Hier mussten konstruktive Anpassungen durchgeführt werden: Um geringen Verschleiß bei gleichzeitig verbesserten Standzeiten zu erzielen, mussten etwa die Schneidgeometrien an die jeweiligen Verhältnisse angepasst werden. Bei jedem neuen Bauteil brachte dies einen teilweise neuen Entwicklungsprozess mit sich. "Dank des tollen Einsatzes des sehr motivierten Teams an Maschineneinstellern, welches die Fertigungsergebnisse zuverlässig dokumentiert hat, konnten wir unsere Optimierungsarbeiten zügig vorantreiben."
Der Herausforderung der "Bearbeitung von bleifreiem Material" haben wir uns bereits vor einigen Jahren gestellt und Lösungsansätze für Werkstoffe und Beschichtungen erarbeitet.
(Norbert Kanski, Gebietsverkaufsleiter, Leistritz Produktionstechnik GmbH)
Einsatz auch bei bleihaltigem Stahl
"Die EU-Norm war der eigentliche Grund für uns, HM-Werkzeuge zu testen. Da wir so positive Erfahrungen mit den HM-Formplatten gemacht haben, entschlossen wir uns dazu, sie auch in der jetzigen Produktion mit bleihaltigem Stahl einzusetzen", so Nusser. Speziell bei Operationen mit hoher Spanleistung konnte das Unternehmen so die Fertigungszeit um 10% reduzieren und somit den Output deutlich erhöhen bzw. die Stückkosten senken.
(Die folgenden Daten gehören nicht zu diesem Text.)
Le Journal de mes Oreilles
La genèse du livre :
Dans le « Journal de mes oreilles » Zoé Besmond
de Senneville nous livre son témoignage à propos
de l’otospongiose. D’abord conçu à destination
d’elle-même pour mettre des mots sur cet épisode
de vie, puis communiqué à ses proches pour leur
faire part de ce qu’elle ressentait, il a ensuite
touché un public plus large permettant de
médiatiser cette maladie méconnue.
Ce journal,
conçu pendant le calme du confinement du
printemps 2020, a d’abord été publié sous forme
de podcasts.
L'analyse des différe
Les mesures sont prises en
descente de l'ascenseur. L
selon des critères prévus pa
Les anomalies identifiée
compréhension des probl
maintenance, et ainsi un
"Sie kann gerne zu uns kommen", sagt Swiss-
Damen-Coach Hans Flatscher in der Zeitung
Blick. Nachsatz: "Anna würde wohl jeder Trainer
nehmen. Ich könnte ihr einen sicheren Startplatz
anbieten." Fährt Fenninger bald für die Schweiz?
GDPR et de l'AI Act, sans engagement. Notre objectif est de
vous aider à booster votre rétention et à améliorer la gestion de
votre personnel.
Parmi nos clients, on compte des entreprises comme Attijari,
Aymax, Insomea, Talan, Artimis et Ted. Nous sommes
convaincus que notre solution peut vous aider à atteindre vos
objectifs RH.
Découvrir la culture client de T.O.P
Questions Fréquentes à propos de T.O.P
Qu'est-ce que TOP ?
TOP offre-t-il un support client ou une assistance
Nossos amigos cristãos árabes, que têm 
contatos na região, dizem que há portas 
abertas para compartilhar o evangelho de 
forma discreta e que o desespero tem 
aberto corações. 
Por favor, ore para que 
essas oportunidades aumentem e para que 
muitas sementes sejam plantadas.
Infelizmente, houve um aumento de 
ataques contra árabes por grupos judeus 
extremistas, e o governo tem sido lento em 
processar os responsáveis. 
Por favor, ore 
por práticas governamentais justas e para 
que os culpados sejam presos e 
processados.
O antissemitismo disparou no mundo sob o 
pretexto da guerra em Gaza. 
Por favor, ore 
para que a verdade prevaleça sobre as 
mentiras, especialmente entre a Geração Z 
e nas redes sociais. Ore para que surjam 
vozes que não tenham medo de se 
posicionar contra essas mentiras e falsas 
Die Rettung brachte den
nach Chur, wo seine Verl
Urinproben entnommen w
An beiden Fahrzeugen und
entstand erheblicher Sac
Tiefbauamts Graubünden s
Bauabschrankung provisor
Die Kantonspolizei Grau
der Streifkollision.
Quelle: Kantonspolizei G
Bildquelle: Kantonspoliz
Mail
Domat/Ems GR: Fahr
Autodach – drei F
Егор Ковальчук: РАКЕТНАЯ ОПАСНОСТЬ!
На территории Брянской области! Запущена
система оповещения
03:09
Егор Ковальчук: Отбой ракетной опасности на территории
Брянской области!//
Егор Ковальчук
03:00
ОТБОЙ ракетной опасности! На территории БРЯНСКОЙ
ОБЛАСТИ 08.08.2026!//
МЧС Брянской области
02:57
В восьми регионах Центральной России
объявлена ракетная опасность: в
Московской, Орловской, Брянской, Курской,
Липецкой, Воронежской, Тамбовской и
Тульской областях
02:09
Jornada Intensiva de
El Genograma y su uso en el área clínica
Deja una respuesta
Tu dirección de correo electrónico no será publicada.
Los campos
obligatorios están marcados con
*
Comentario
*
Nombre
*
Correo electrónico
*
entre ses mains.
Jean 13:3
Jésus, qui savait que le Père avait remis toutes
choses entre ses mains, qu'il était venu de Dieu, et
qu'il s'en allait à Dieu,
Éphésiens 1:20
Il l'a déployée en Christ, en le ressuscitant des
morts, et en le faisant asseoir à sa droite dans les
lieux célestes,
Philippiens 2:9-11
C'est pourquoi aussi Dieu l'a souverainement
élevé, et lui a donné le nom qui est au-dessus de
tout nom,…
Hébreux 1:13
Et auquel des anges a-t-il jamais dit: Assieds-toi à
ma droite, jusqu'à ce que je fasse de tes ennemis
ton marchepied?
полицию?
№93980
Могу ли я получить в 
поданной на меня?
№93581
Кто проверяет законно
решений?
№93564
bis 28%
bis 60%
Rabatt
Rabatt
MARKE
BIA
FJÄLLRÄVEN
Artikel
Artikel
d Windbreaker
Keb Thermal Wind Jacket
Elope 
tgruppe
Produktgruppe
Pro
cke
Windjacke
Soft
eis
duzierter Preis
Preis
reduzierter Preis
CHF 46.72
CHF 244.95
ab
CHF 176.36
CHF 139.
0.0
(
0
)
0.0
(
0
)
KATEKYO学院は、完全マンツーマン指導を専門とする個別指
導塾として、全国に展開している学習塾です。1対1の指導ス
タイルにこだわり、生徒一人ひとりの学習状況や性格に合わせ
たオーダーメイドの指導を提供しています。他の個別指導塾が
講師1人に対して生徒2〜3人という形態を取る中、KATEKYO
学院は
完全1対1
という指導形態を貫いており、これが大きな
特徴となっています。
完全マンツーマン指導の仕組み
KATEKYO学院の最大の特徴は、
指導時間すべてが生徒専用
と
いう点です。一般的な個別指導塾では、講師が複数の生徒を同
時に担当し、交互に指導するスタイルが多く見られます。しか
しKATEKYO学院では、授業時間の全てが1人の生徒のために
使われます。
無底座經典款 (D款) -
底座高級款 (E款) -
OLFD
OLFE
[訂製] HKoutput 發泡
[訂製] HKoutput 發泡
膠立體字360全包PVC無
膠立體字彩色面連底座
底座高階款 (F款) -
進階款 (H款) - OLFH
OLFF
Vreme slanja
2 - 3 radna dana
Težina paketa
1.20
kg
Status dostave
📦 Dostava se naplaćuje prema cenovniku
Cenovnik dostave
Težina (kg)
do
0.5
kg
Die Standzeit hat sich auch deutlich verbessert - selbst bei nachgeschliffenen HM-Formplatten.
"Ohne die kompetente Beratung und Betreuung des Leistritz-Teams hätten wir diese Ergebnisse nicht auf den Weg gebracht", sagt Nusser. "Während der gesamten Projektphase wurden wir von der Werkzeugentwicklung mit großem Fachwissen und Begeisterung begleitet."
*Die EU-Richtlinie 2011/65/EU dient der Beschränkung der Verwendung bestimmter gefährlicher Stoffe in Elektro- und Elektronikgeräten. Sie regelt die Verwendung und das Inverkehrbringen von Gefahrstoffen in Elektrogeräten und elektronischen Bauelementen. Die Richtlinie 2011/65/EU (RoHS 2) löste am 3. Januar 2013 die Vorläufer-Richtlinie 2002/95/EG (RoHS 1) ab. Beide Richtlinien werden inoffiziell mit RoHS abgekürzt (englisch Restriction of Hazardous Substances).